「ロジカルシンキング」や「問題解決」などを勉強した人はご承知と思いますが、「意思決定プロセス」のアプローチとして、「リスクベースシンキング」があります。

今回は、「リスクベースシンキング」について、以下に事例を上げて、解説しました。

 

《リスクベースシンキングとは何か》

「リスクベースシンキング」とは、リスクを組織の意思決定プロセスに組み込むアプローチのことです。

この考え方は、不確実性を認識し、それに伴うリスクを前もって特定、評価、そして管理することに重点を置いています。

リスクベースシンキングを取り入れることで、組織はリスクに対してより積極的に対応できるようになり、未然に問題を防ぐことが可能となります。

 

この考え方の核心は、リスクを単なる否定的な側面だけでなく、機会として捉えることにあります。

つまり、リスクを適切に管理することで、新たな機会を発見し、利用することが可能です。
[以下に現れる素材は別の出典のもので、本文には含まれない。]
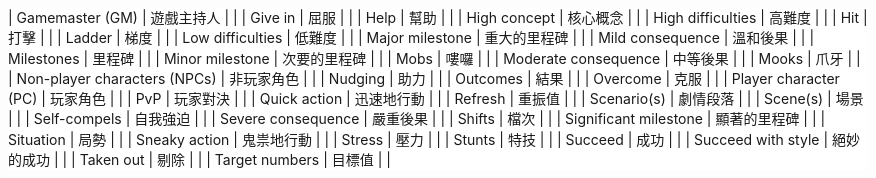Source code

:| Gamemaster (GM) | 遊戲主持人 | |
| Give in | 屈服 | |
| Help | 幫助 | |
| High concept | 核心概念 | |
| High difficulties | 高難度 | |
| Hit | 打擊 | |
| Ladder | 梯度 | |
| Low difficulties | 低難度 | |
| Major milestone | 重大的里程碑 | |
| Mild consequence | 溫和後果 | |
| Milestones | 里程碑 | |
| Minor milestone | 次要的里程碑 | |
| Mobs | 嘍囉 | |
| Moderate consequence | 中等後果 | |
| Mooks | 爪牙 | |
| Non-player characters (NPCs) | 非玩家角色 | |
| Nudging | 助力 | |
| Outcomes | 結果 | |
| Overcome | 克服 | |
| Player character (PC) | 玩家角色 | |
| PvP | 玩家對決 | |
| Quick action | 迅速地行動 | |
| Refresh | 重振值 | |
| Scenario(s) | 劇情段落 | |
| Scene(s) | 場景 | |
| Self-compels | 自我強迫 | |
| Severe consequence | 嚴重後果 | |
| Shifts | 檔次 | |
| Significant milestone | 顯著的里程碑 | |
| Situation | 局勢 | |
| Sneaky action | 鬼祟地行動 | |
| Stress | 壓力 | |
| Stunts | 特技 | |
| Succeed | 成功 | |
| Succeed with style | 絕妙的成功 | |
| Taken out | 剔除 | |
| Target numbers | 目標值 | |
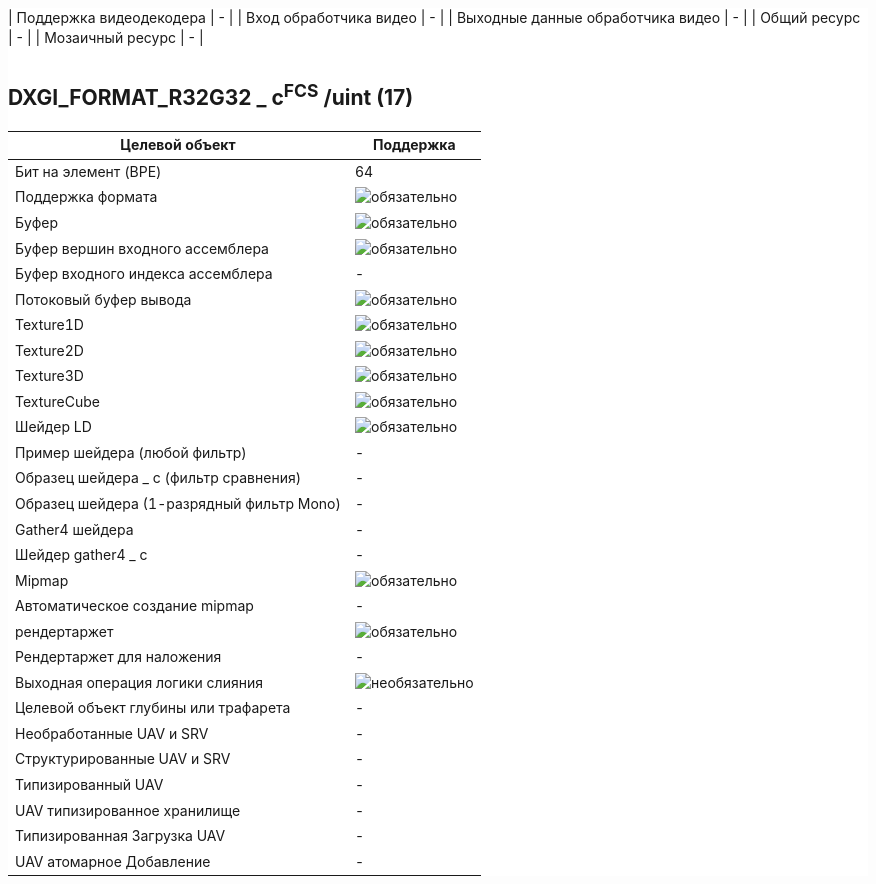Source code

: | Поддержка видеодекодера | \- |
| Вход обработчика видео | \- |
| Выходные данные обработчика видео | \- |
| Общий ресурс | \- |
| Мозаичный ресурс | \- |

## <a name="dxgi_format_r32g32_uintsupfcssup-17"></a>DXGI_FORMAT_R32G32 \_ с<sup>FCS</sup> /uint (17)
| Целевой объект | Поддержка |
| - | - |
| Бит на элемент (BPE) | 64 |
| Поддержка формата | ![обязательно](images/letter-r.jpg) |
| Буфер | ![обязательно](images/letter-r.jpg) |
| Буфер вершин входного ассемблера | ![обязательно](images/letter-r.jpg) |
| Буфер входного индекса ассемблера | \- |
| Потоковый буфер вывода | ![обязательно](images/letter-r.jpg) |
| Texture1D | ![обязательно](images/letter-r.jpg) |
| Texture2D | ![обязательно](images/letter-r.jpg) |
| Texture3D | ![обязательно](images/letter-r.jpg) |
| TextureCube | ![обязательно](images/letter-r.jpg) |
| Шейдер LD | ![обязательно](images/letter-r.jpg) |
| Пример шейдера (любой фильтр) | \- |
| Образец шейдера \_ c (фильтр сравнения) | \- |
| Образец шейдера (1-разрядный фильтр Mono) | \- |
| Gather4 шейдера | \- |
| Шейдер gather4 \_ c | \- |
| Mipmap | ![обязательно](images/letter-r.jpg) |
| Автоматическое создание mipmap | \- |
| рендертаржет | ![обязательно](images/letter-r.jpg) |
| Рендертаржет для наложения | \- |
| Выходная операция логики слияния | ![необязательно](images/letter-o.jpg) |
| Целевой объект глубины или трафарета | \- |
| Необработанные UAV и SRV | \- |
| Структурированные UAV и SRV | \- |
| Типизированный UAV | \- |
| UAV типизированное хранилище | \- |
| Типизированная Загрузка UAV | \- |
| UAV атомарное Добавление | \- |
リスクベースシンキングは、ISO規格(例えばISO 9001:2015)にも取り入れられ、組織の品質管理システムの重要な部分となっています。

 

《“リスクベースシンキング”が活かされた事例》

例えば、製薬会社において、新しい医薬品の開発プロジェクトを進めていたとします。

このプロジェクトチームは、リスクベースシンキングを用いて、プロジェクトの各段階で発生可能なリスクを特定し、それに対する対策を立てました。

 

◆リスクの特定:

チームは、新薬の研究開発段階での科学的な不確実性、臨床試験の成果、規制当局の承認プロセス、市場への導入の可否など、様々なリスク要因を特定しました。

 

◆リスクの評価と優先順位付け:

特定されたリスクは、その影響度と発生確率に基づいて評価されました。例えば、臨床試験での有害な副作用が発見されるリスクは、非常に高い影響をもたらす可能性があるため、高い優先順位が付けられました。

 

◆リスク対策の策定と実施:

高リスク項目に対しては、より詳細な臨床試験の実施、追加の安全性評価、規制当局との早期のコミュニケーションなどの対策が策定されました。また、市場導入のリスクに対しては、マーケティング戦略の見直しや、潜在的な市場のニーズに関する追加研究が行われました。

 

このように、リスクベースシンキングを活用することで、製薬会社は不確実性に効果的に対処し、プロジェクトの成功率を高めることができました。さらに、リスク管理プロセスを通じて、新たな機会の発見や、プロジェクトの効率化にも繋がりました。リスクベースシンキングは、単にリスクを管理するだけでなく、組織の成長と進歩に寄与する重要な要素となります。

 

また、この事例では、リスクベースシンキングを通じて、製薬会社は以下のような利点を享受しました。

 

1)事前のリスク評価

プロジェクトの初期段階でリスクを特定し評価することで、予期せぬ問題に迅速かつ効果的に対応できるようになりました。

 

2)対策の最適化

リスクの優先順位に基づいて対策を策定し、リソースを効率的に配分しました。これにより、最も影響の大きいリスクに集中的に取り組むことができました。

 

3)機会の識別

リスク評価プロセスを通じて、新たなビジネス機会や改善の余地を見出しました。例えば、市場ニーズのより深い理解や、製品の差別化の機会などです。

 

4)コンプライアンスと品質の向上

規制要件への準拠や製品の安全性と有効性に関するリスクを管理することで、製品の品質を保証し、規制当局の承認を得やすくしました。

 

5)ステークホルダーの信頼性向上

効果的なリスク管理により、投資家、顧客、規制当局などのステークホルダーの信頼を高めました。

 

リスクベースシンキングは、こうした製薬産業に限らず、あらゆる業種で適用可能であり、組織の持続可能な成長と競争力の向上に不可欠な要素となります。組織が外部環境の変化に迅速に対応し、内部プロセスを改善するための強力なツールとして機能します。